- [Requirement]:
Looking at the listing below, how many lines include "back"? Answer with the number only.

- [Data under study]:
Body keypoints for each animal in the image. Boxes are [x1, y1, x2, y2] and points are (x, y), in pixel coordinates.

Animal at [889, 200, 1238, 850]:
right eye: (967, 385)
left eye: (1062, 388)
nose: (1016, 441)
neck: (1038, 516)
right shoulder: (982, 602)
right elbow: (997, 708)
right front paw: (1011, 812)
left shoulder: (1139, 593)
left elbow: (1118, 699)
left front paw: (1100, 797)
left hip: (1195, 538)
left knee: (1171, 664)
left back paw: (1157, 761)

---

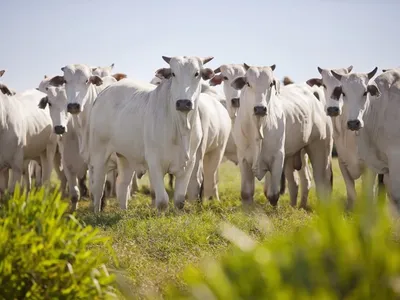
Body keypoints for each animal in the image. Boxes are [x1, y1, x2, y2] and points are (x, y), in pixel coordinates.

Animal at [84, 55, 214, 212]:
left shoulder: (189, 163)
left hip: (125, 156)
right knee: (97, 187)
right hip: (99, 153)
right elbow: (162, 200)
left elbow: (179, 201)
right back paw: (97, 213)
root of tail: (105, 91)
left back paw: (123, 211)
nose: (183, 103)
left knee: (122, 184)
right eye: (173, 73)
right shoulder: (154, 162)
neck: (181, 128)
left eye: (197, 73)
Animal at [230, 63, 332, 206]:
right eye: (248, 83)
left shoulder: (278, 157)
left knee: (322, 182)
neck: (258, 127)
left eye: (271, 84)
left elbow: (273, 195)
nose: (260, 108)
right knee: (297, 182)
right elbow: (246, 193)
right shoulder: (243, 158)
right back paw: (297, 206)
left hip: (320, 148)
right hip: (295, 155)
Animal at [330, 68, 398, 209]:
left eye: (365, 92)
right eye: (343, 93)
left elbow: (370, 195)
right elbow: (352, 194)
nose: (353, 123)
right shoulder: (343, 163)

==

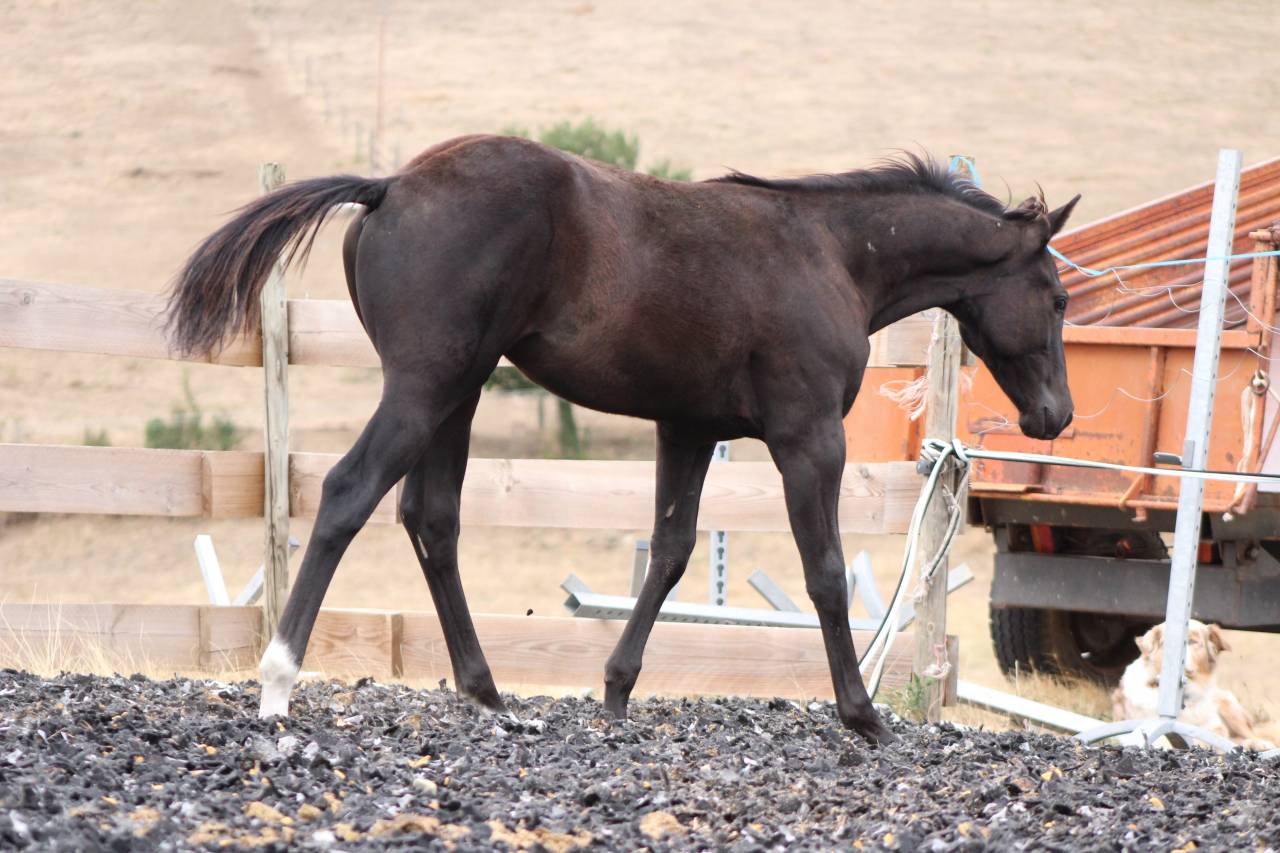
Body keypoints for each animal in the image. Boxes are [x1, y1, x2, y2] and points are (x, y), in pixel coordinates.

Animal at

- [Your solution]:
4